Tiziana: Anzitutto è imprescindibile l’elemento relazionale. Ci sono delle figure porose in ogni organizzazione che consentono di entrare e creare dei ponti… Nel passato una cosa partiva a livello micro, poi veniva “mangiata” dall’istituzione e, nel corso del tempo, quasi inevitabilmente finiva per essere ingigantita, ingessata così che moriva. Adesso mi pare che questo “mangiare” dell’istituzione non ci sia più! Inoltre, come diceva prima Filippo, oggi occorre sperimentare luoghi ibridi che non siano solo istituzione e non siano solo organizzazione periferica. Si fa fatica, ma è lì, in questo incontro, che è possibile cambiare modelli di lavoro e provare a far circuitare delle cose diverse…

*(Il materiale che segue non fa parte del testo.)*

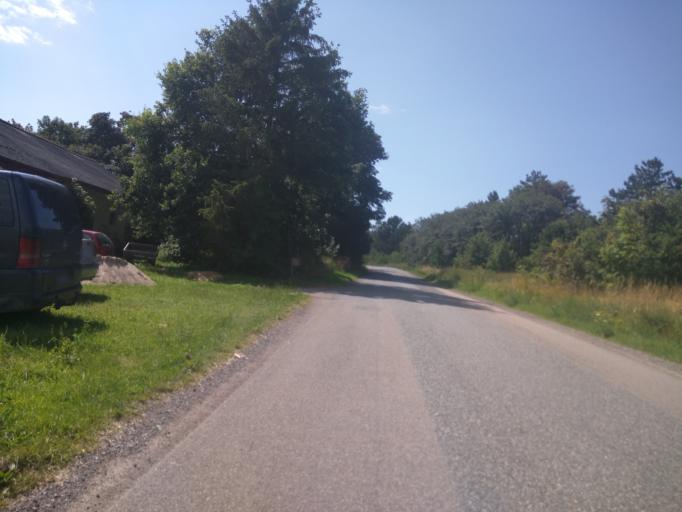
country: DK
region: Zealand
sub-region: Kalundborg Kommune
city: Svebolle
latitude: 55.6902
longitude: 11.2574
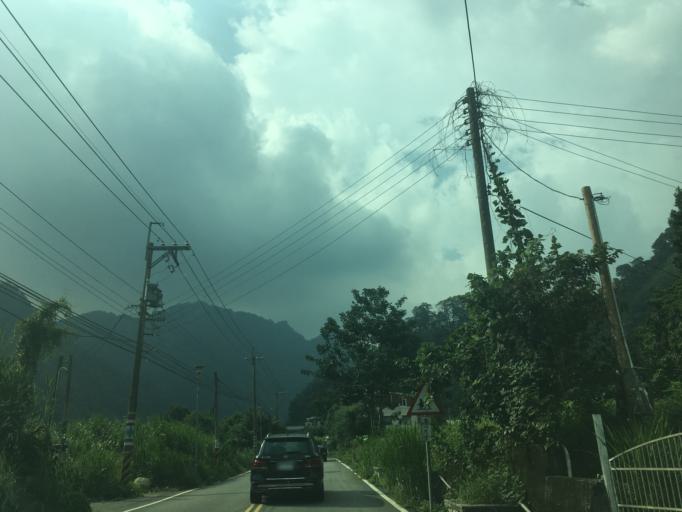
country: TW
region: Taiwan
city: Fengyuan
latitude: 24.3253
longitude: 120.9215
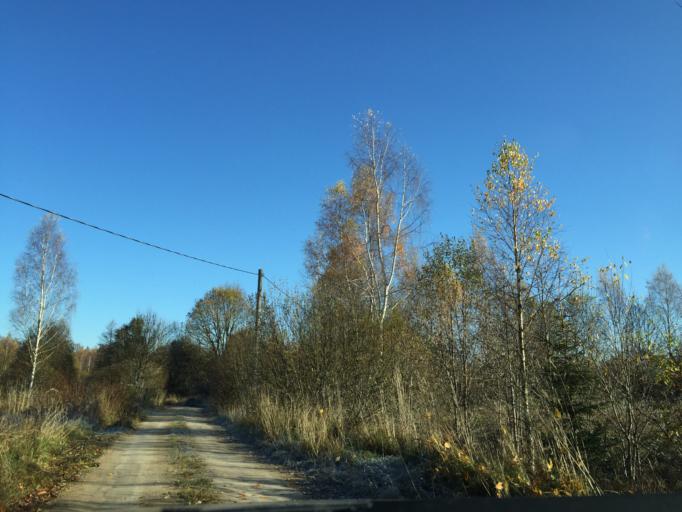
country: LV
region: Aizkraukles Rajons
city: Aizkraukle
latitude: 56.7083
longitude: 25.2988
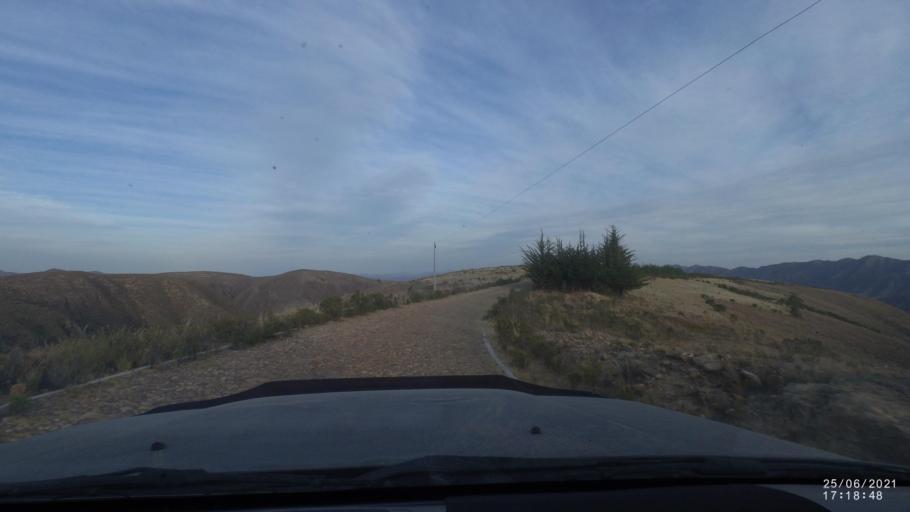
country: BO
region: Cochabamba
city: Arani
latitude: -17.8963
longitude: -65.6932
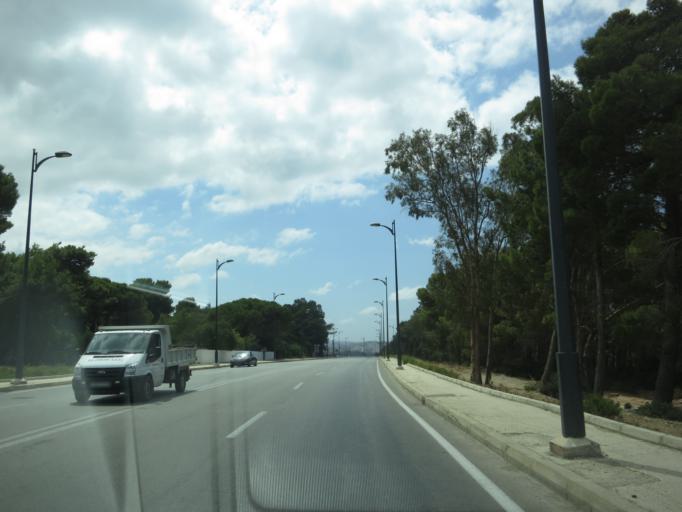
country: MA
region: Tanger-Tetouan
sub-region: Tanger-Assilah
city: Tangier
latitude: 35.7946
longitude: -5.7484
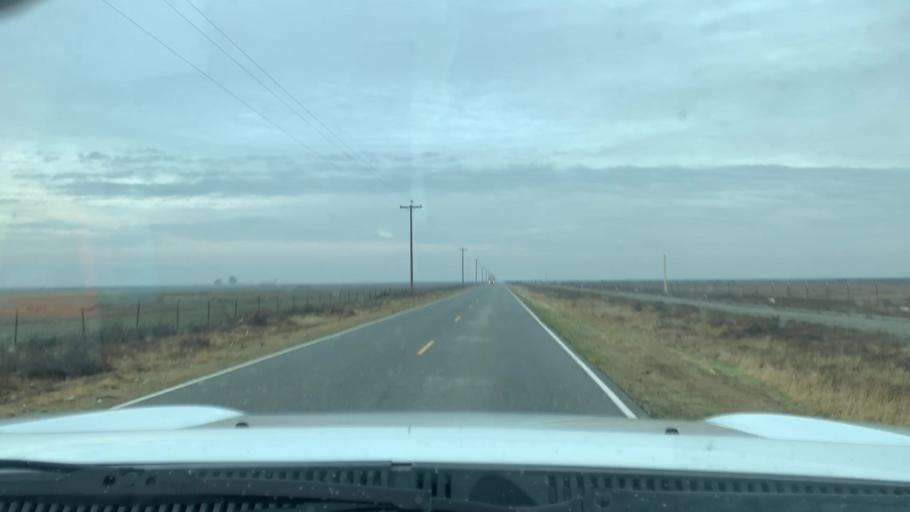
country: US
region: California
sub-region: Kern County
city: Lost Hills
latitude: 35.6713
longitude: -119.5799
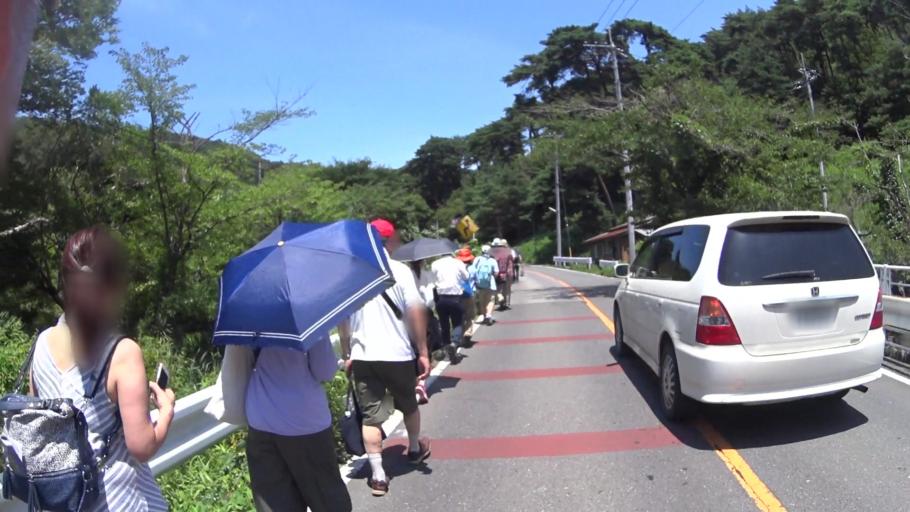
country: JP
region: Gunma
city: Ota
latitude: 36.3093
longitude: 139.3732
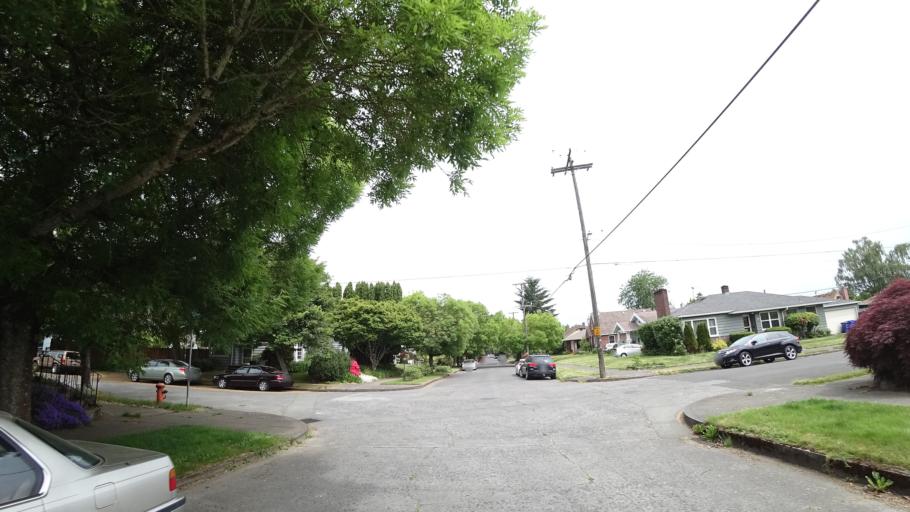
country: US
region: Oregon
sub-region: Multnomah County
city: Portland
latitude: 45.5703
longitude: -122.6435
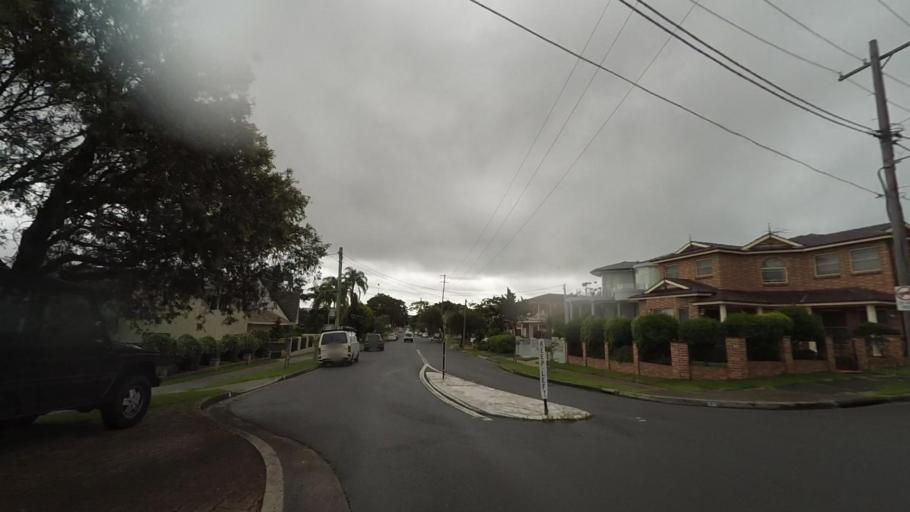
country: AU
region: New South Wales
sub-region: Rockdale
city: Ramsgate
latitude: -33.9863
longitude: 151.1318
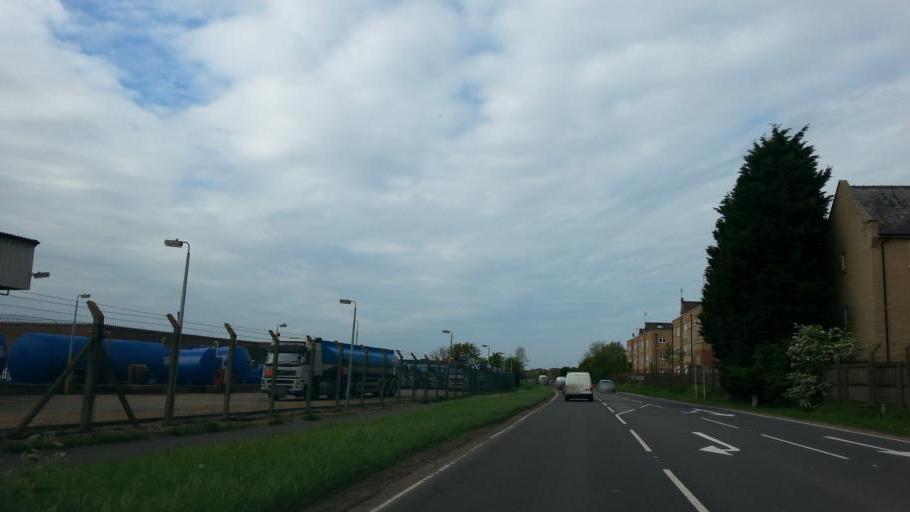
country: GB
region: England
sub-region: Cambridgeshire
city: Chatteris
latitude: 52.4555
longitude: 0.0409
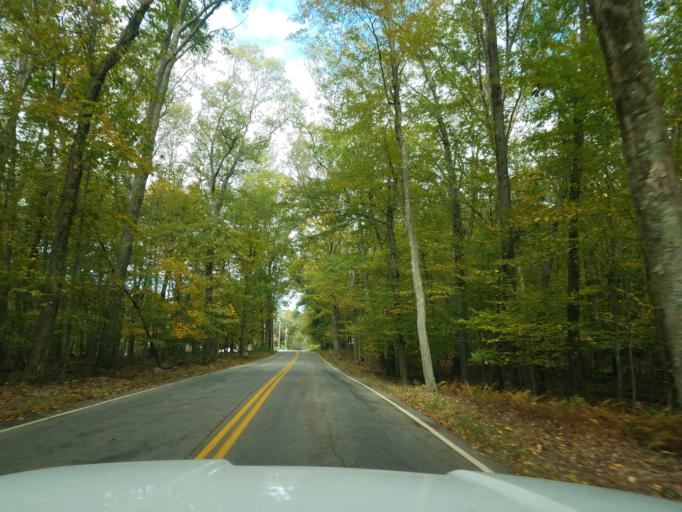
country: US
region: Connecticut
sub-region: Hartford County
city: Manchester
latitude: 41.7787
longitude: -72.4729
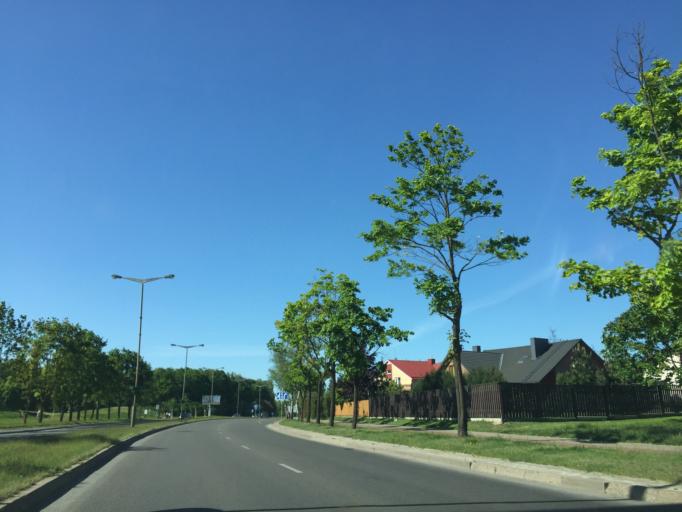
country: LT
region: Panevezys
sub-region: Panevezys City
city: Panevezys
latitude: 55.7371
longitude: 24.3389
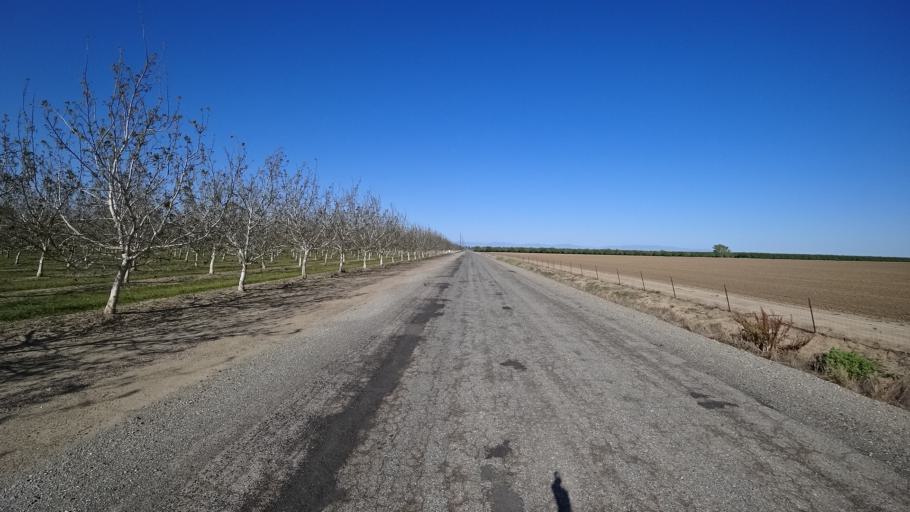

Deana – C’è un’altra questione, quella della cornice. Se non predisponi le condizioni perché le innovazioni sociali possano crescere e prosperare, molti sforzi sono inutili. Molto concretamente, mettere su un’impresa, anche con partita IVA individuale, oggi è un’avventatezza che non tutti si possono permettere: per portare a casa uno stipendio di 1000 euro al mese una persona deve uscire di casa e produrre per 180 euro al giorno. Questi sono dati che ci devono far riflettere! È impossibile promuovere l’imprenditoria senza avere un sistema di defiscalizzazione che permetta a un’impresa di stare in piedi. Sono degli elementi che non possiamo non tener presente quando promuoviamo l’autoimprenditoria.
Ciò che resiste ancora è la cooperazione. Per questo occorre muoversi verso forme cooperative di nascita di impresa, perché c’è una fiscalizzazione ancora relativamente sostenibile e ci sono dei meccanismi che ti permettono di rimanere sul mercato ma senza rincorrere modelli di crescita insani…
Tiziana: Sperimenteremo. Qui ci si gioca il tutto per tutto e nel momento in cui fai il passo per l’emersione puoi fallire… Ma è questo il passo dell’intrapresa, un passo che spinge avanti il futuro. Questo momento storico lo richiede! Ma non lo possiamo fare da soli. Purtroppo quello che manca è la possibilità di stringere alleanze serie e competenti con chi ha dei ruoli di governo e con persone che sanno come si fa ad attraversare i ponti. Ci vogliono degli audaci. Così non si può rimanere. Non abbiamo più niente da perdere.